Week 4: February 8, 10, and 12
We should come pretty close to finishing Chapter 2 this week. You should finish reading that chapter. We are moving into 3D graphics. At the end of last week, we covered the various OpenGL 3D coordinate systems and the transformations from one to the other, and we started talking about some of the essential OpenGL settings for 3D graphics. On Monday of this week, we will start creating geometry and applying modeling transforms and hierarchical modeling in 3D. The lab on Tuesday is based on this material.
We will move on to covering display lists, which can significantly speed up repetitive rendering tasks, normal vectors, which are required for correct lighting calculations, and textures, which are 2D images that are applied to the surfaces of 3D objects. (Depending on how things go, we might not start textures until next week.)
Week 3: February 1, 3, and 5
On Monday, I will demonstrate the Gimp (GNU IMage Processing program), and we will discuss how you might implement some of its features using Java's BufferedImages. The lab on Tuesday is also about Gimp. This is a break from the geometric modeling we have been doing so far.

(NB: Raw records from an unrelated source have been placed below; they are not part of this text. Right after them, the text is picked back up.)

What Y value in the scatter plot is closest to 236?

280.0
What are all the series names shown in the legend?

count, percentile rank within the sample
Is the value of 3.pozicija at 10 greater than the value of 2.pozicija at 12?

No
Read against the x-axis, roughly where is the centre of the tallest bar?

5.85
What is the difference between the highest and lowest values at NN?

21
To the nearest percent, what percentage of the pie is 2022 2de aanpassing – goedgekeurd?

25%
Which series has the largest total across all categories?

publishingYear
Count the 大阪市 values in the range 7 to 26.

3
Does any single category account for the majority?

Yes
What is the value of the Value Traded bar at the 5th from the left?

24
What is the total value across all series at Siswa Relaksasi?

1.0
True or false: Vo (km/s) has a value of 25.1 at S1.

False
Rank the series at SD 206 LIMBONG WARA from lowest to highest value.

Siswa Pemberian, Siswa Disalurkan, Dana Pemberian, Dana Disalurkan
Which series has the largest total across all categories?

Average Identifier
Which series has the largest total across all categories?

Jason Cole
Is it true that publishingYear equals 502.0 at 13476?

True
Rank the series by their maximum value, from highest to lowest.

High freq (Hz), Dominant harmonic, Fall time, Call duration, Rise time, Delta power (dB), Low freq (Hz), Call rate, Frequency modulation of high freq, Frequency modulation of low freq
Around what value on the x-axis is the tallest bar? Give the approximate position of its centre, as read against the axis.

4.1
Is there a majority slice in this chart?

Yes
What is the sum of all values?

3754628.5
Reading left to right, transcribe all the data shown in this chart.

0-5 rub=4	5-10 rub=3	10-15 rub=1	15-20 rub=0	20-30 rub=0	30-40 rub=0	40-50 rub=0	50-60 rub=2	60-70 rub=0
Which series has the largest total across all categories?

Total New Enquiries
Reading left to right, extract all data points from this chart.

On Wednesday, it's back to OpenGL. We will discuss scene graphs from 2D scenes, Section 2.1.5. By Friday, we will start Section 2.2 and three-dimensional graphics.
Week 2: January 23, 25, and 27
The first lab of the course is on Tuesday. It will be about geometric transforms and hierarchical modeling in Java Graphics2D. We will continue to discuss this topic on Monday. After that, I might have a few more words about Chapter 1, but I am eager to move on to programming with OpenGL and Jogl. To start, for at least the rest of this week, we will work with OpenGL in two dimensions. The reading for this material is Section 2.1.
Week 1: January 20 and 22
Welcome to Fundamentals of Computer Graphics. We will begin the semester on Wednesday with an overview of the rest of the course. On Friday, we will jump right into two-dimensional graphics in Java with Graphics2D. A major goal of the next few classes will be to understand geometric transforms and hierarchical modeling.